I'd love to see a console come onto the market that uses some of the ideas these guys are throwing out, but unless a big corporation backs it, it isn't going to happen.
Kazaa is out there, and sure, a lot of people aren't buying some CD's because they use Kazaa to either:
a) discover that the CD's suck
b) get the one song that's actually good and save the money they would have spent
Kazaa isn't what's cutting into CD sales though. If you look at the stats, the amount of new music being produced by the big record labels is down. Thus, less people are feeling compelled to buy new CD's. Furthermore, any market that existed for people upgrading from tapes, etc, has been thoroughly exploited by now.
Also, the record industry is undergoing a significant fragmentation because the mass marketing of radio is driving people to find more obscure alternatives amongst local bands and on the Internet. Since the record labels offer no significant alternative on the Internet, they lose a lot of their power to control the market.

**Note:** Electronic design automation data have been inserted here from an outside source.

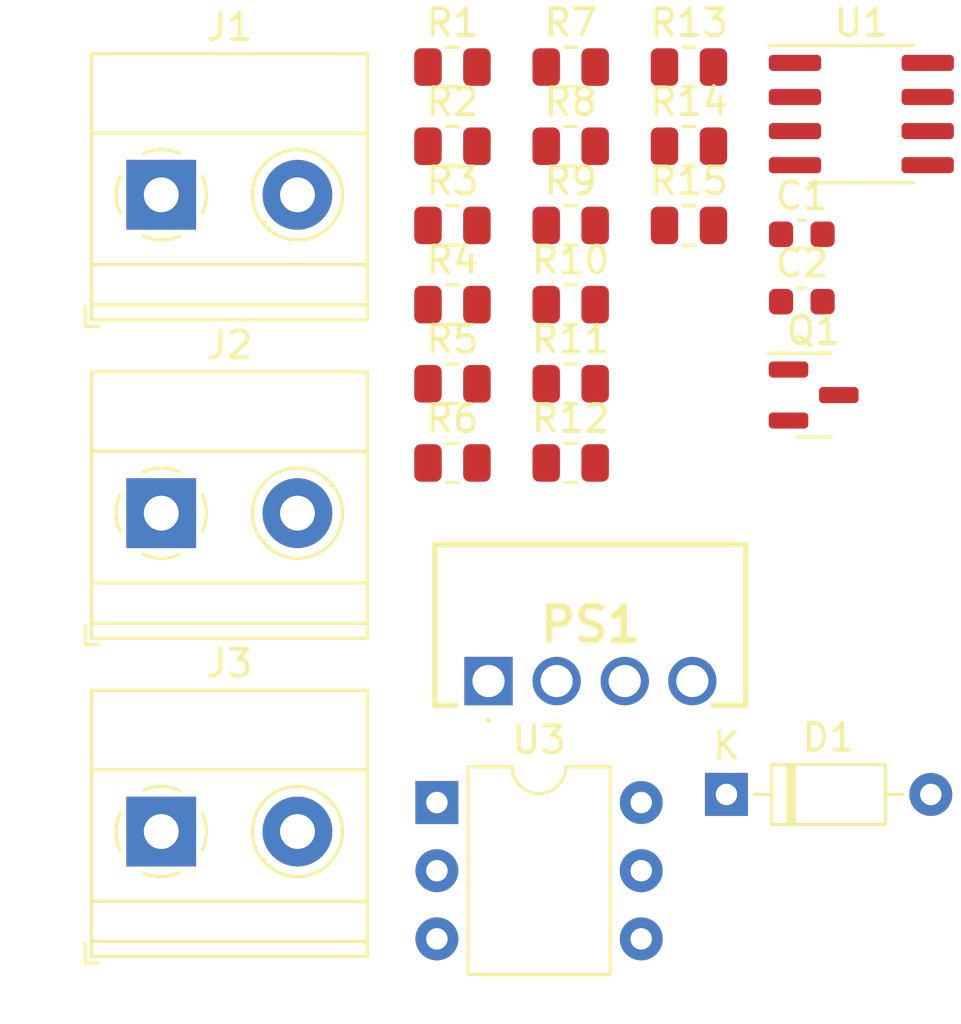
<source format=kicad_pcb>
(kicad_pcb (version 20221018) (generator pcbnew)

  (general
    (thickness 1.6)
  )

  (paper "A4")
  (layers
    (0 "F.Cu" signal)
    (31 "B.Cu" signal)
    (32 "B.Adhes" user "B.Adhesive")
    (33 "F.Adhes" user "F.Adhesive")
    (34 "B.Paste" user)
    (35 "F.Paste" user)
    (36 "B.SilkS" user "B.Silkscreen")
    (37 "F.SilkS" user "F.Silkscreen")
    (38 "B.Mask" user)
    (39 "F.Mask" user)
    (40 "Dwgs.User" user "User.Drawings")
    (41 "Cmts.User" user "User.Comments")
    (42 "Eco1.User" user "User.Eco1")
    (43 "Eco2.User" user "User.Eco2")
    (44 "Edge.Cuts" user)
    (45 "Margin" user)
    (46 "B.CrtYd" user "B.Courtyard")
    (47 "F.CrtYd" user "F.Courtyard")
    (48 "B.Fab" user)
    (49 "F.Fab" user)
    (50 "User.1" user)
    (51 "User.2" user)
    (52 "User.3" user)
    (53 "User.4" user)
    (54 "User.5" user)
    (55 "User.6" user)
    (56 "User.7" user)
    (57 "User.8" user)
    (58 "User.9" user)
  )

  (setup
    (pad_to_mask_clearance 0)
    (pcbplotparams
      (layerselection 0x00010fc_ffffffff)
      (plot_on_all_layers_selection 0x0000000_00000000)
      (disableapertmacros false)
      (usegerberextensions false)
      (usegerberattributes true)
      (usegerberadvancedattributes true)
      (creategerberjobfile true)
      (dashed_line_dash_ratio 12.000000)
      (dashed_line_gap_ratio 3.000000)
      (svgprecision 4)
      (plotframeref false)
      (viasonmask false)
      (mode 1)
      (useauxorigin false)
      (hpglpennumber 1)
      (hpglpenspeed 20)
      (hpglpendiameter 15.000000)
      (dxfpolygonmode true)
      (dxfimperialunits true)
      (dxfusepcbnewfont true)
      (psnegative false)
      (psa4output false)
      (plotreference true)
      (plotvalue true)
      (plotinvisibletext false)
      (sketchpadsonfab false)
      (subtractmaskfromsilk false)
      (outputformat 1)
      (mirror false)
      (drillshape 1)
      (scaleselection 1)
      (outputdirectory "")
    )
  )

  (net 0 "")
  (net 1 "GND")
  (net 2 "Net-(J1-Pin_2)")
  (net 3 "VCC")
  (net 4 "GND1")
  (net 5 "AIL_LED")
  (net 6 "Net-(R1-Pad1)")
  (net 7 "Net-(R2-Pad1)")
  (net 8 "+12V")
  (net 9 "Net-(R3-Pad2)")
  (net 10 "Net-(R4-Pad2)")
  (net 11 "Net-(R5-Pad1)")
  (net 12 "Net-(R6-Pad2)")
  (net 13 "Net-(D1-K)")
  (net 14 "Net-(R10-Pad1)")
  (net 15 "Net-(U1-+)")
  (net 16 "Net-(U1--)")
  (net 17 "Net-(R13-Pad2)")
  (net 18 "Net-(Q1-G)")
  (net 19 "Net-(U1-BAL)")
  (net 20 "unconnected-(U3-NC-Pad3)")
  (net 21 "unconnected-(U3-Pad6)")

  (footprint "Resistor_SMD:R_0805_2012Metric" (layer "F.Cu") (at 76.394 63.342))

  (footprint "Resistor_SMD:R_0805_2012Metric" (layer "F.Cu") (at 85.214 51.542))

  (footprint "Package_TO_SOT_SMD:SOT-23" (layer "F.Cu") (at 89.864 60.812))

  (footprint "TerminalBlock_Phoenix:TerminalBlock_Phoenix_MKDS-1,5-2-5.08_1x02_P5.08mm_Horizontal" (layer "F.Cu") (at 65.534 53.352))

  (footprint "Resistor_SMD:R_0805_2012Metric" (layer "F.Cu") (at 85.214 54.492))

  (footprint "Capacitor_SMD:C_0603_1608Metric" (layer "F.Cu") (at 89.424 57.332))

  (footprint "Resistor_SMD:R_0805_2012Metric" (layer "F.Cu") (at 76.394 60.392))

  (footprint "Resistor_SMD:R_0805_2012Metric" (layer "F.Cu") (at 76.394 57.442))

  (footprint "Resistor_SMD:R_0805_2012Metric" (layer "F.Cu") (at 80.804 51.542))

  (footprint "TerminalBlock_Phoenix:TerminalBlock_Phoenix_MKDS-1,5-2-5.08_1x02_P5.08mm_Horizontal" (layer "F.Cu") (at 65.534 65.212))

  (footprint "Resistor_SMD:R_0805_2012Metric" (layer "F.Cu") (at 76.394 48.592))

  (footprint "TerminalBlock_Phoenix:TerminalBlock_Phoenix_MKDS-1,5-2-5.08_1x02_P5.08mm_Horizontal" (layer "F.Cu") (at 65.534 77.072))

  (footprint "Package_DIP:DIP-6_W7.62mm" (layer "F.Cu") (at 75.814 75.992))

  (footprint "Resistor_SMD:R_0805_2012Metric" (layer "F.Cu") (at 76.394 54.492))

  (footprint "Resistor_SMD:R_0805_2012Metric" (layer "F.Cu") (at 80.804 60.392))

  (footprint "Resistor_SMD:R_0805_2012Metric" (layer "F.Cu") (at 80.804 63.342))

  (footprint "Diode_THT:D_DO-35_SOD27_P7.62mm_Horizontal" (layer "F.Cu") (at 86.614 75.692))

  (footprint "Package_SO:SOIC-8_3.9x4.9mm_P1.27mm" (layer "F.Cu") (at 91.644 50.342))

  (footprint "Resistor_SMD:R_0805_2012Metric" (layer "F.Cu") (at 76.394 51.542))

  (footprint "Resistor_SMD:R_0805_2012Metric" (layer "F.Cu") (at 80.804 57.442))

  (footprint "Resistor_SMD:R_0805_2012Metric" (layer "F.Cu") (at 80.804 48.592))

  (footprint "Resistor_SMD:R_0805_2012Metric" (layer "F.Cu") (at 80.804 54.492))

  (footprint "Resistor_SMD:R_0805_2012Metric" (layer "F.Cu") (at 85.214 48.592))

  (footprint "IEB0112S12:IEB0112S12" (layer "F.Cu") (at 77.739 71.467))

  (footprint "Capacitor_SMD:C_0603_1608Metric" (layer "F.Cu") (at 89.424 54.822))

)

</source>
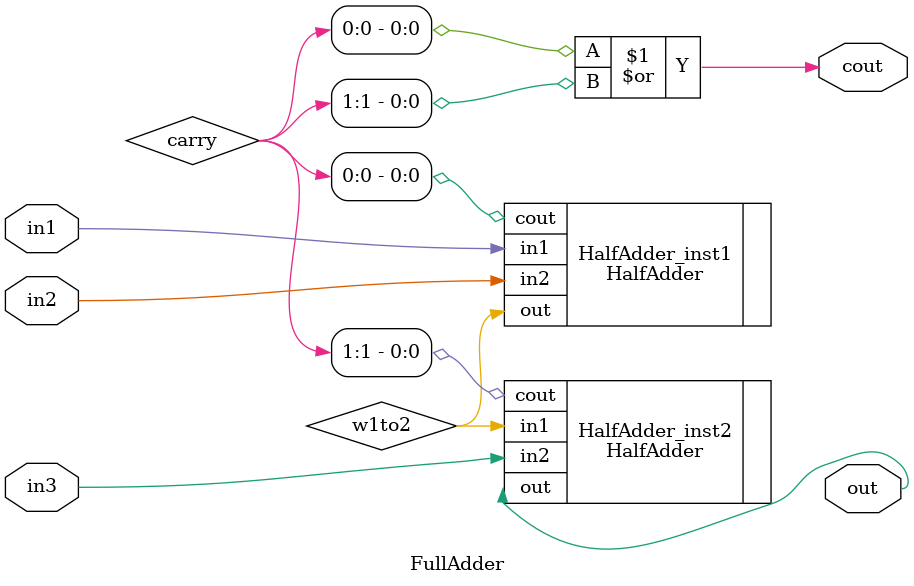
<source format=v>
module FullAdder (  //一位全加器
    input  in1,
    input  in2,
    input  in3,
    output out,
    output cout
);
  wire w1to2;
  wire [1:0] carry;
  HalfAdder HalfAdder_inst1 (
      .in1 (in1),
      .in2 (in2),
      .out (w1to2),
      .cout(carry[0])
  );
  HalfAdder HalfAdder_inst2 (
      .in1 (w1to2),
      .in2 (in3),
      .out (out),
      .cout(carry[1])
  );
  assign cout = carry[0] | carry[1];
endmodule

</source>
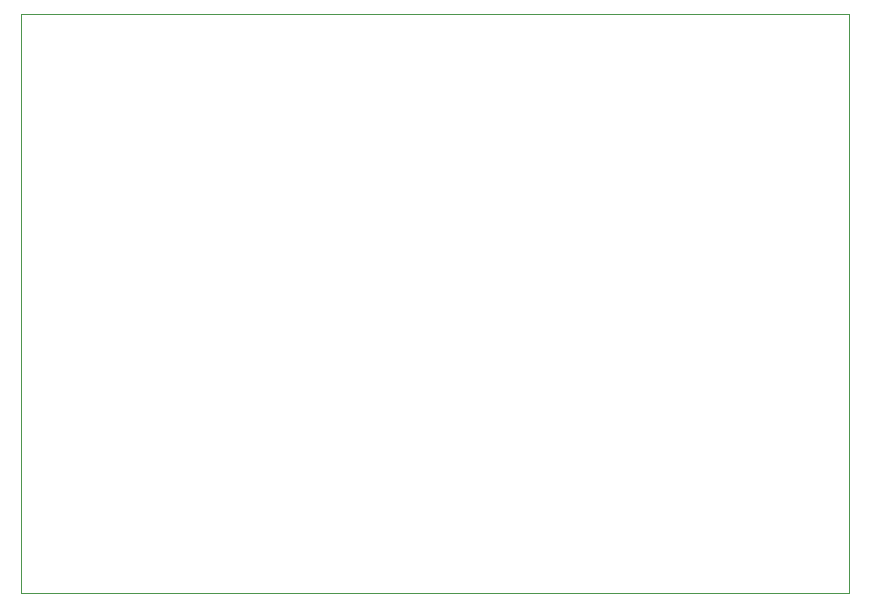
<source format=gbr>
%TF.GenerationSoftware,Altium Limited,Altium Designer,21.0.9 (235)*%
G04 Layer_Color=0*
%FSLAX45Y45*%
%MOMM*%
%TF.SameCoordinates,CD0AAE9F-0E9C-42BF-811C-419C72380B22*%
%TF.FilePolarity,Positive*%
%TF.FileFunction,Profile,NP*%
%TF.Part,Single*%
G01*
G75*
%TA.AperFunction,Profile*%
%ADD56C,0.02540*%
D56*
X0Y0D02*
Y4902200D01*
X7010400D01*
X7010400Y0D01*
X0D01*
%TF.MD5,53bbef2ff62f72d9ee871a90fad84ee5*%
M02*

</source>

Instead of having to listen to the 40 most popular songs get played to death I can go find whatever I want and play it as much or little as I want.

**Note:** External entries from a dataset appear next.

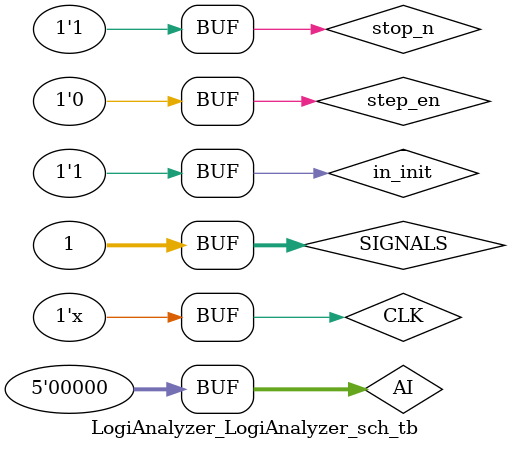
<source format=v>
`timescale 1ns / 1ps

module LogiAnalyzer_LogiAnalyzer_sch_tb();

// Inputs
reg CLK;
reg [31:0] SIGNALS;
reg step_en;
reg in_init;
reg stop_n;
reg [4:0] AI;

// Outputs
wire [7:0] STATUS_OUT;
wire [31:0] RAM_OUT;

// Instantiate the UUT
LogiAnalyzer UUT (
    .CLK(CLK), 
    .STATUS_OUT(STATUS_OUT), 
    .SIGNALS(SIGNALS), 
    .RAM_OUT(RAM_OUT), 
    .step_en(step_en), 
    .in_init(in_init), 
    .stop_n(stop_n), 
    .AI(AI)
);

// Clock generation
initial CLK = 1;
always begin
	#50 CLK = ~CLK; // 50 MHz clock, period = 20 ns
end

// Test stimulus
initial begin
    // Initialize inputs
    SIGNALS = 32'b1;
    step_en = 0;
    in_init = 1;
    stop_n = 1; // Active low signal
    AI = 5'h0;

    // Apply input sequences based on waveform
    // Time 0 us
    #101 step_en = 1;
	 #100 in_init = 0;
	 step_en = 0;
	 #500 stop_n = 0;
	 #300 stop_n = 1;
	 #500 in_init = 1;

   #100;
end

endmodule

</source>
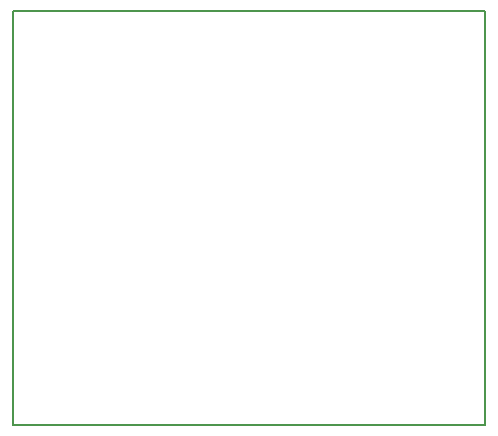
<source format=gbr>
G04 #@! TF.FileFunction,Profile,NP*
%FSLAX46Y46*%
G04 Gerber Fmt 4.6, Leading zero omitted, Abs format (unit mm)*
G04 Created by KiCad (PCBNEW 4.0.7) date 01/17/18 22:37:03*
%MOMM*%
%LPD*%
G01*
G04 APERTURE LIST*
%ADD10C,0.100000*%
%ADD11C,0.150000*%
G04 APERTURE END LIST*
D10*
D11*
X210000000Y-105000000D02*
X200000000Y-105000000D01*
X210000000Y-70000000D02*
X210000000Y-105000000D01*
X200000000Y-70000000D02*
X210000000Y-70000000D01*
X170000000Y-105000000D02*
X170000000Y-70000000D01*
X200000000Y-105000000D02*
X170000000Y-105000000D01*
X170000000Y-70000000D02*
X200000000Y-70000000D01*
M02*

</source>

Basically when you get down to it, these record companies are aging dinosaurs who have a business models engineered for an environment that has ceased to exist. Evolve or die.
The UNU team found that to make every one of the millions manufactured each year requires:
:)
32 kg of water
Okay, and what happens to this water? I'm presuming it's released as waste water back into the environment where it eventually gets recycled by mother nature. So it's not really used as such.
1.6 kg of fossil fuels
So it requires the energy equivalent of 1.6 KG of fossil fuel. So they could use environmentally friendly energy sources for this if they were available and cheap.
700 grams of elemental gases (mainly nitrogen)
That's easy to come by given that whole atmosphere thing
and 72 grams of chemicals
It'd be nice to have a little more details on what chemicals were involved. Sure they use some highly toxic chemicals here, but what portion of that 72 grams is the really nasty stuff? What happens to those chemicals after the process is the more important question.
A few thoughts this brings to my mind:
With every generation of computers, the capacities of the system increase, but do the resources requirements involved increase? Not to my knowledge. So it's really pretty impressive that for the same inputs we can get increasingly powerful devices.
What is the impact on our ability to more efficiently manage the resource we have because we have computers with these memory chips in them?
Basically this information lacks any useful context to measure its real impact on the environment as a whole. It's an interesting statistic, but relatively meaningless for figuring out the practical impact of computers on the environment around us.
Do they read Slashdot? If so, why do they think there is such a strong anti-microsoft sentiment on Slashdot? What do they think Microsoft can do to change that sentiment?